Leiden Law Blog

Extraterritorial use of policeware in the United States?

Extraterritorial use of policeware in the United States?

Last week, the story broke that a judge from Texas (United States) had published a decision  (.pdf) denying a warrant for the placement of “policeware” on a computer of an unknown suspect at an unknown location. Policeware is special surveillance software, also called “spyware”, utilized to secretly monitor all kinds of internet activities of a computer user. The decision is interesting because it sheds light on the use of policeware in the United States.

Capabilities of the software

Judge Smith explains that the FBI requested to install “data extraction software” on the “Target Computer” (presumably the computer of a suspect). This software has the capability to search the computer’s hard drive, random access memory, and other storage media (thus perform a “remote search”).

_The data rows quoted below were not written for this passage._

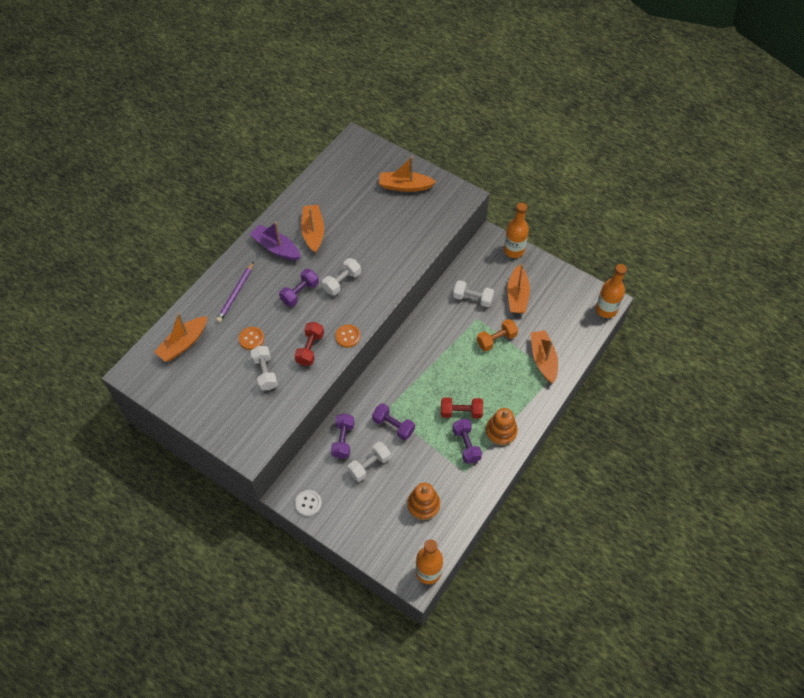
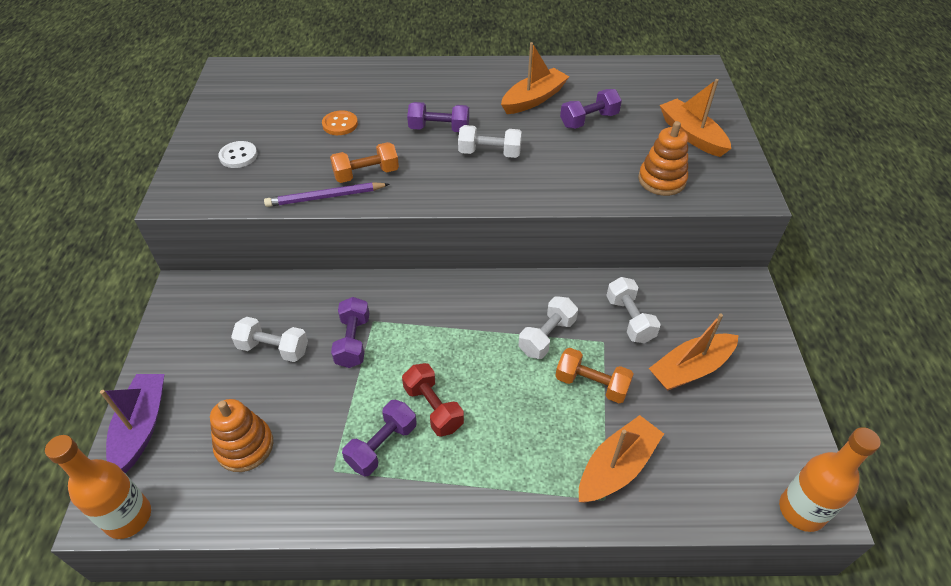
camera: 55 degrees right, 10 degrees down
orange boat [154,313,207,362] -> none
purple pencil [216,262,254,323] -> purple pencil moved to [264,182,389,207]
purple boat [249,222,300,260] -> purple boat moved to [100,374,164,473]
white dumbbell [250,346,278,390] -> white dumbbell moved to [518,296,578,359]
red dumbbell [294,322,324,366] -> orange dumbbell [330,142,399,183]
white button [295,490,322,516] -> white button moved to [218,141,257,168]
purple dumbbell [331,413,354,459] -> purple dumbbell moved to [560,89,622,129]
orange button [335,324,361,348] -> none
orange stacking toy [486,408,518,446] -> orange stacking toy moved to [638,121,688,196]
orange bottle [504,203,529,258] -> none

Additionally, the software can “activate the computer’s built-in camera, generate latitude and longitude coordinates for the computer’s location and transmit the extracted data to FBI agents in the district”. By installing the software, the FBI wishes to obtain information such as web browsing history, e-mail contents, e-mail contacts, chat logs, photographs and correspondence. The law enforcement agency also wishes to use the built-in camera to make photographs to identify the person using the target computer.

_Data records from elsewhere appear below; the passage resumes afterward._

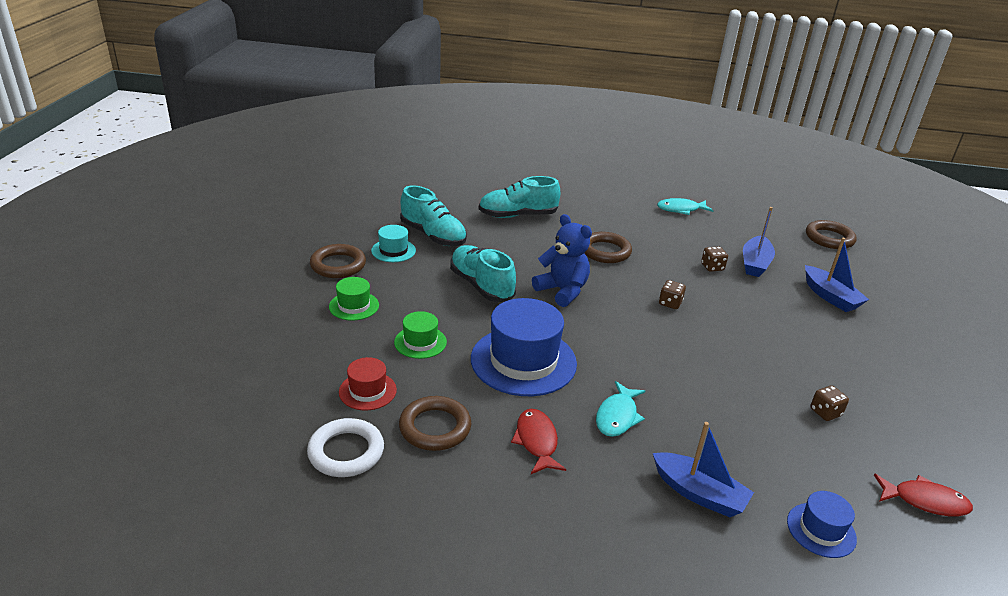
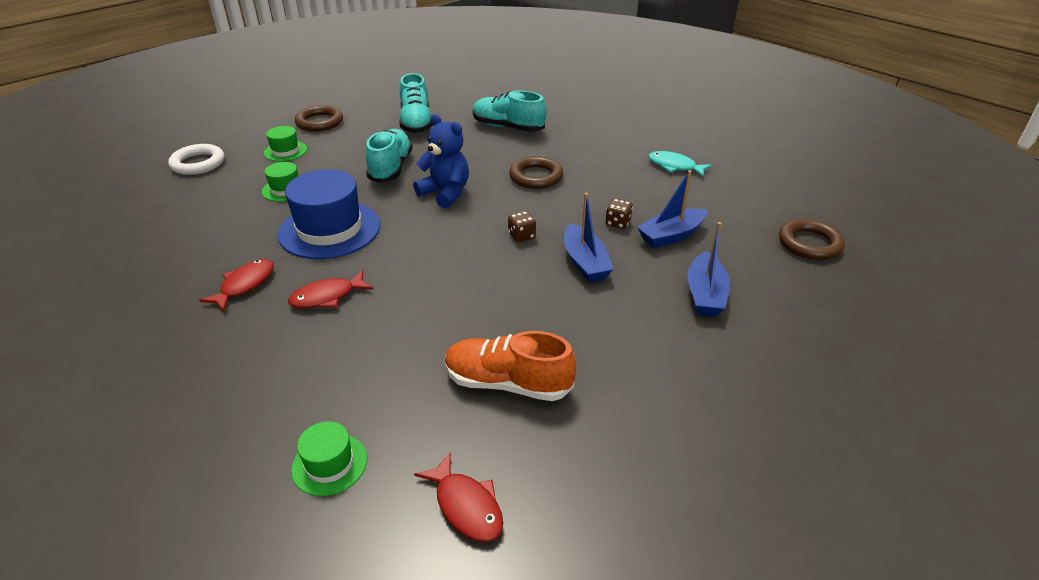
camera: 40 degrees right, 5 degrees up
white ring [307,418,384,477] -> white ring moved to [168,144,224,175]
red hat [339,357,397,410] -> none
turquoise hat [371,225,416,262] -> none
brown ring [399,396,471,451] -> none
blue teddy bear [532,214,592,307] -> blue teddy bear turned 45 degrees counterclockwise [413,114,469,208]
turquoise fish [596,381,645,437] -> red fish [288,270,373,308]
blue boat [653,422,754,517] -> blue boat moved to [564,193,614,282]
blue hat [787,491,857,558] -> green hat [291,421,367,496]
brown dice [810,385,849,421] -> orange shoe [445,331,576,401]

Extraterritorial application of a warrant to install policeware

The Texan judge then ascertains whether the request complies with the warrant requirements as described in Rule 41 of the U.S. Federal Rules of Criminal procedure. This blog post does not allow to me elaborate on the judge’s decision and the requirements of a “Rule 41 warrant”, but I do want to point out that the judge establishes that Rule 41 only allows for searches “in the district of the judge”. In this case the territoriality requirement is not met, because the search does not take place within the district, “so far as the Government’s application shows”, according to the judge. Note the judge’s witty remark that the search takes place: “not in the airy nothing of cyberspace, but in the physical space with a local habitation and a name”.

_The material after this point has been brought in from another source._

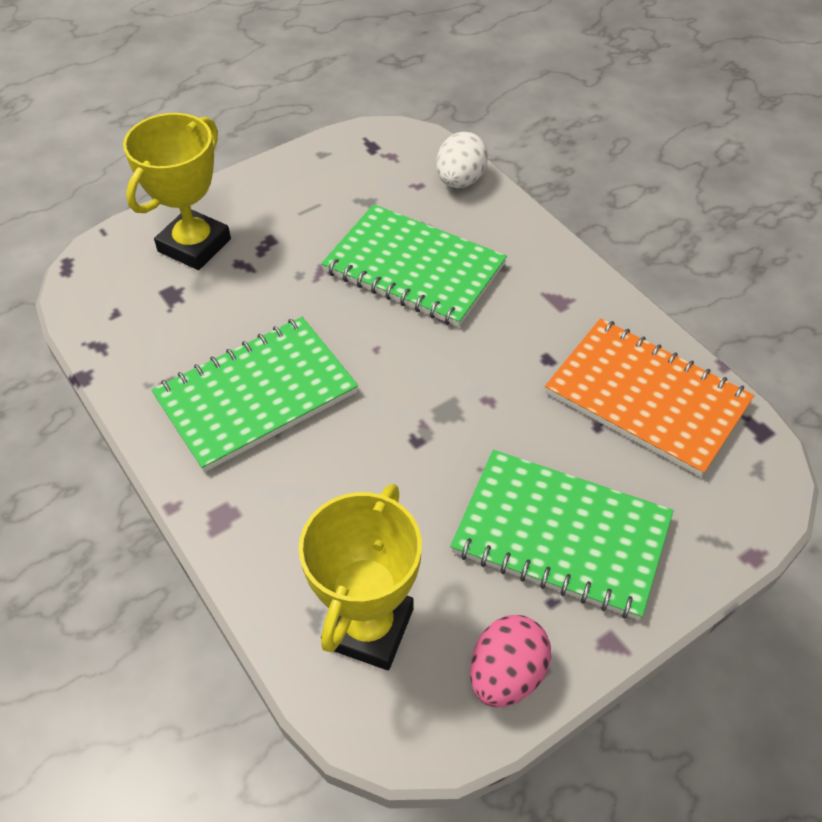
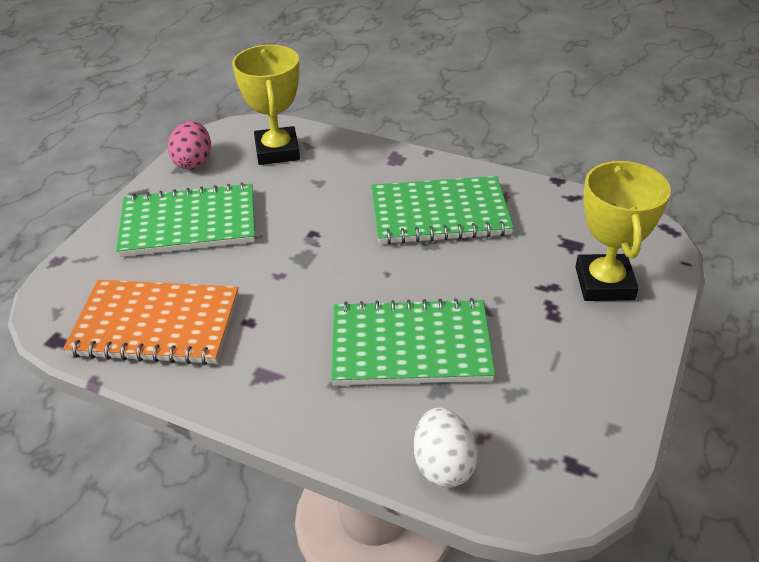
camera: 150 degrees right, 10 degrees down
green notebook [151,317,358,472] -> green notebook turned 60 degrees clockwise [371,176,514,244]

U.S. digital surveillance expert Orin Kerr analyzed the court decision of judge Smith on the popular legal blog “The Volokh Conspiracy”. I found his considerations about the applicability of the warrant requirement on a potentially foreign suspect particularly fascinating. It is standing case law (under United States v. Verdugo-Urquidez, 494 U.S. 259 (1990) that the warrant requirement of the Fourth Amendment of the U.S. Constitution does not apply outside the United States. Since it is likely the physical computer will be searched overseas (because the last known IP address is traced back somewhere in Southeast Asia), the government does not need a warrant to search the physical computer. However, Kerr believes the search also takes place in the United States when the information is analyzed by U.S. law enforcement officials and therefore a warrant is required “for that part of the search that takes place in judge Smith’s home district”.  Kerr ultimately finds the arguments presented by judge Smith to deny the warrant unconvincing.

Conclusion

Kerr’s analysis of the case begs the question: is it desirable that the United States could potentially perform searches of computers and install policeware on computers in foreign territory by unilaterally applying their criminal procedural rules to foreigners? If the answer is no, keep in mind that the Dutch government suggested more or less the same thing on p. 34-35 in their announcement today (in Dutch) to amend the Dutch Code of Criminal Procedure to make hacking and the placement of spyware possible on computers “if their location is unknown” (see also this blog post).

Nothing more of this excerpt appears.